What the exercise asks: The entries that follow must be given again exactly, with the pictures excluded.
####
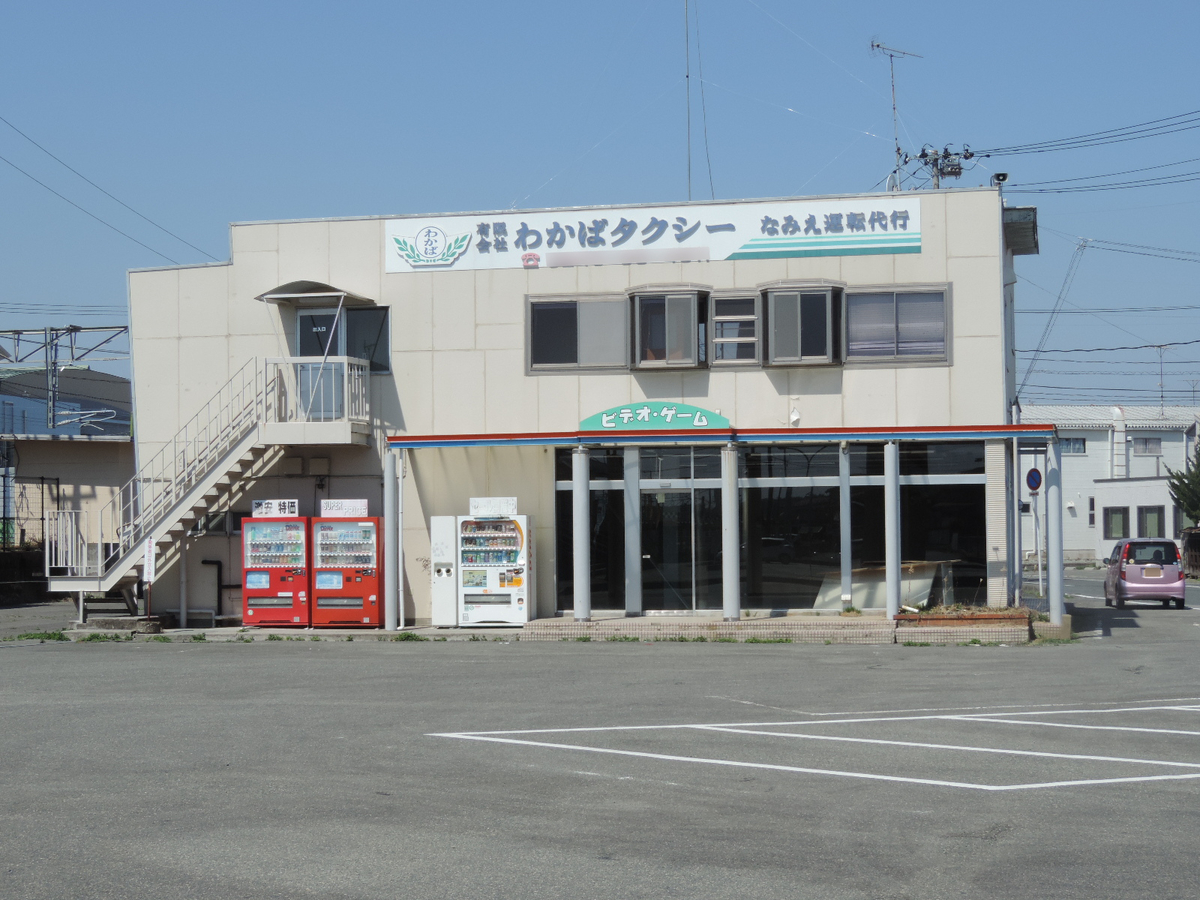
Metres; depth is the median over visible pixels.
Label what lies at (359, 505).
sign
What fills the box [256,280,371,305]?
door canopy
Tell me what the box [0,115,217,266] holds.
power line
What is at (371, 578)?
vending machine
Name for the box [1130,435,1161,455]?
window
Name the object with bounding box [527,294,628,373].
window
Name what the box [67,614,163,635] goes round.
concrete block
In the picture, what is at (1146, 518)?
window
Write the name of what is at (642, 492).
glass door
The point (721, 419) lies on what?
green sign
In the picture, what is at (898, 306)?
window
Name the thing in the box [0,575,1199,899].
parking lot
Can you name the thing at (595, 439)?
canopy
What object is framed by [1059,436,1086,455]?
window
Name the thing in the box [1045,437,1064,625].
canopy column
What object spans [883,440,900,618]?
column
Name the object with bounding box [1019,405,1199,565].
white building
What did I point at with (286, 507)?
sign
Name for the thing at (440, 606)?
recycling bin
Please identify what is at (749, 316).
window
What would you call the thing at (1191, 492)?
tree
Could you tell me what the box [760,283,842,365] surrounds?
bay window
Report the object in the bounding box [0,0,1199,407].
sky
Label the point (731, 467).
column
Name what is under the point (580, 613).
canopy column
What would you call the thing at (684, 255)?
banner sign
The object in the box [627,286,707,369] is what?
bay window
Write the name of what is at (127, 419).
building
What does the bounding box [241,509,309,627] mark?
vending machine
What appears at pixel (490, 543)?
vending machine
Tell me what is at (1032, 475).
round sign
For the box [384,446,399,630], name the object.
canopy column
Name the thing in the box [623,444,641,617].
column
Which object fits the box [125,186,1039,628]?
building
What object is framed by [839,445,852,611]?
column
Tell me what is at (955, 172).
utility pole
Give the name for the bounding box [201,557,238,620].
pipe
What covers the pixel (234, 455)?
staircase
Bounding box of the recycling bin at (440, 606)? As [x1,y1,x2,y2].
[429,514,459,626]
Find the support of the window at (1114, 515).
in the white building at (1091, 450)
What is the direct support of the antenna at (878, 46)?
on the building at (522, 288)
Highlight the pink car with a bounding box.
[1104,537,1186,610]
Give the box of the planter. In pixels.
[893,606,1033,645]
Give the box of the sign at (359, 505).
[319,498,368,516]
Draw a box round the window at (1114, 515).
[1104,506,1127,538]
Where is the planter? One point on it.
(987, 616)
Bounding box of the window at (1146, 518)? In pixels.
[1138,505,1164,537]
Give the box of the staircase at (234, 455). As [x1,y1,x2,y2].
[45,356,340,616]
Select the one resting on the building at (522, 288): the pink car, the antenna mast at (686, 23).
the antenna mast at (686, 23)
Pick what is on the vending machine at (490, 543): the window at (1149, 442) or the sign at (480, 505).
the sign at (480, 505)
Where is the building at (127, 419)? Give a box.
[0,360,131,557]
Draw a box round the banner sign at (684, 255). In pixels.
[383,194,925,273]
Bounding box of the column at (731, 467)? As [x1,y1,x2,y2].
[721,441,739,619]
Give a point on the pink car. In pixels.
(1126, 568)
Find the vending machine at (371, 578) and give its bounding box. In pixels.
[311,512,383,627]
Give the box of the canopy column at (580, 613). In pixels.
[572,445,589,620]
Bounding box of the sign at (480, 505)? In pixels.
[468,496,516,517]
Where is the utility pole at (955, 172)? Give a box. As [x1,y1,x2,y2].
[897,144,973,190]
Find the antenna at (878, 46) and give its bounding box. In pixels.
[869,36,923,191]
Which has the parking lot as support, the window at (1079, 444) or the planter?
the planter
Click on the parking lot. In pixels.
(301, 659)
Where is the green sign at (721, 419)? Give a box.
[581,401,729,432]
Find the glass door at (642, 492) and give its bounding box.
[638,447,717,612]
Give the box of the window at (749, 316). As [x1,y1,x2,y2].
[708,289,759,365]
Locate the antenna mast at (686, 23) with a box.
[684,0,692,200]
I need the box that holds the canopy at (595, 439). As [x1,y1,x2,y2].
[390,423,1056,448]
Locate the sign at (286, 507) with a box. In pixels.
[252,498,298,517]
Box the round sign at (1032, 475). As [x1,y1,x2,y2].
[1025,467,1042,493]
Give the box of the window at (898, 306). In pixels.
[844,284,949,365]
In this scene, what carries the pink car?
on the parking lot
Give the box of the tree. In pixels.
[1165,449,1199,530]
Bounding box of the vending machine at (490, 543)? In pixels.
[458,501,532,626]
####
Task response:
Metres; depth is the median over visible pixels.
Label what lies at (359, 505).
sign
What fills the box [256,280,371,305]?
door canopy
Tell me what the box [0,115,217,266] holds.
power line
What is at (371, 578)?
vending machine
Name for the box [1130,435,1161,455]?
window
Name the object with bounding box [527,294,628,373].
window
Name what the box [67,614,163,635] goes round.
concrete block
In the picture, what is at (1146, 518)?
window
Write the name of what is at (642, 492).
glass door
The point (721, 419) lies on what?
green sign
In the picture, what is at (898, 306)?
window
Name the thing in the box [0,575,1199,899].
parking lot
Can you name the thing at (595, 439)?
canopy
What object is framed by [1059,436,1086,455]?
window
Name the thing in the box [1045,437,1064,625].
canopy column
What object spans [883,440,900,618]?
column
Name the object with bounding box [1019,405,1199,565].
white building
What did I point at with (286, 507)?
sign
Name for the thing at (440, 606)?
recycling bin
Please identify what is at (749, 316).
window
What would you call the thing at (1191, 492)?
tree
Could you tell me what the box [760,283,842,365] surrounds?
bay window
Report the object in the bounding box [0,0,1199,407].
sky
Label the point (731, 467).
column
Name what is under the point (580, 613).
canopy column
What would you call the thing at (684, 255)?
banner sign
The object in the box [627,286,707,369] is what?
bay window
Write the name of what is at (127, 419).
building
What does the bounding box [241,509,309,627] mark?
vending machine
What appears at pixel (490, 543)?
vending machine
Tell me what is at (1032, 475).
round sign
For the box [384,446,399,630], name the object.
canopy column
Name the thing in the box [623,444,641,617].
column
Which object fits the box [125,186,1039,628]?
building
What object is framed by [839,445,852,611]?
column
Tell me what is at (955, 172).
utility pole
Give the name for the bounding box [201,557,238,620].
pipe
What covers the pixel (234, 455)?
staircase
Bounding box of the recycling bin at (440, 606)? As [x1,y1,x2,y2].
[429,514,459,626]
Find the support of the window at (1114, 515).
in the white building at (1091, 450)
What is the direct support of the antenna at (878, 46)?
on the building at (522, 288)
Highlight the pink car with a bounding box.
[1104,537,1186,610]
Give the box of the planter. In pixels.
[893,606,1033,645]
Give the box of the sign at (359, 505).
[319,498,368,516]
Draw a box round the window at (1114, 515).
[1104,506,1127,538]
Where is the planter? One point on it.
(987, 616)
Bounding box of the window at (1146, 518)? In pixels.
[1138,505,1164,537]
Give the box of the staircase at (234, 455). As [x1,y1,x2,y2].
[45,356,340,616]
Select the one resting on the building at (522, 288): the pink car, the antenna mast at (686, 23).
the antenna mast at (686, 23)
Pick what is on the vending machine at (490, 543): the window at (1149, 442) or the sign at (480, 505).
the sign at (480, 505)
Where is the building at (127, 419)? Give a box.
[0,360,131,557]
Draw a box round the banner sign at (684, 255). In pixels.
[383,194,925,273]
Bounding box of the column at (731, 467)? As [x1,y1,x2,y2].
[721,441,739,619]
Give a point on the pink car. In pixels.
(1126, 568)
Find the vending machine at (371, 578) and give its bounding box. In pixels.
[311,512,383,627]
Give the box of the canopy column at (580, 613). In pixels.
[572,445,589,620]
Bounding box of the sign at (480, 505)? In pixels.
[468,496,516,517]
Where is the utility pole at (955, 172)? Give a box. As [x1,y1,x2,y2].
[897,144,973,190]
Find the antenna at (878, 46) and give its bounding box. In pixels.
[869,36,923,191]
Which has the parking lot as support, the window at (1079, 444) or the planter?
the planter
Click on the parking lot. In pixels.
(301, 659)
Where is the green sign at (721, 419)? Give a box.
[581,401,729,432]
Find the glass door at (642, 492) and give its bounding box.
[638,447,717,612]
Give the box of the window at (749, 316). As [x1,y1,x2,y2].
[708,289,759,365]
Locate the antenna mast at (686, 23) with a box.
[684,0,692,200]
I need the box that holds the canopy at (595, 439). As [x1,y1,x2,y2].
[390,423,1056,448]
Locate the sign at (286, 507) with a box. In pixels.
[252,498,298,517]
Box the round sign at (1032, 475). As [x1,y1,x2,y2].
[1025,467,1042,493]
Give the box of the window at (898, 306). In pixels.
[844,284,949,365]
In this scene, what carries the pink car?
on the parking lot
Give the box of the tree. In pixels.
[1165,449,1199,530]
Bounding box of the vending machine at (490, 543)? In pixels.
[458,501,532,626]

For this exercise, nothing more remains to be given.